- What you will do
Gather each line of the listing below that contains the word "chart". Case counts.

- Data records
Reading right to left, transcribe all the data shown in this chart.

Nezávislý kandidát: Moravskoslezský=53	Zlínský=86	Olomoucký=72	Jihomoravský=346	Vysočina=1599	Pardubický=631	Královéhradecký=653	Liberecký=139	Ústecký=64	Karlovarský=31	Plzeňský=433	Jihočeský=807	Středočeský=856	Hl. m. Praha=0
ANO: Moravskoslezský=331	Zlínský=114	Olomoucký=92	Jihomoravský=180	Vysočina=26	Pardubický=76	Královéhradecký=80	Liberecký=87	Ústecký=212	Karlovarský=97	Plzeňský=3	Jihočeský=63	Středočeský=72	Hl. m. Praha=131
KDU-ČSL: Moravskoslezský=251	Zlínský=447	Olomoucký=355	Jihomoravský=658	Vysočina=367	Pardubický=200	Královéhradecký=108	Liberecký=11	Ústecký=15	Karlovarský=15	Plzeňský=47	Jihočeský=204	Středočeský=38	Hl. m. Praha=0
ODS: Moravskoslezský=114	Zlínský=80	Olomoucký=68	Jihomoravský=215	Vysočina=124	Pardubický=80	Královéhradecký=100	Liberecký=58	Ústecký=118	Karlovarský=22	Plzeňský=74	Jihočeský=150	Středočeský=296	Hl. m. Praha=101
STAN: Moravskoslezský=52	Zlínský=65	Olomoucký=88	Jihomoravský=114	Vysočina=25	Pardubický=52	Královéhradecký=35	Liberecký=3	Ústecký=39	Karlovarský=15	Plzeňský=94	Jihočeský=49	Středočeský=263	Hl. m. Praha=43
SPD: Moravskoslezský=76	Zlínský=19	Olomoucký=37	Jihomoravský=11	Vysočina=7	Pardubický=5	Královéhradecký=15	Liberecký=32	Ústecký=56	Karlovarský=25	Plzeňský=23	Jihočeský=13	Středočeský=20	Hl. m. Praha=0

- Solved problem
Reading right to left, transcribe all the data shown in this chart.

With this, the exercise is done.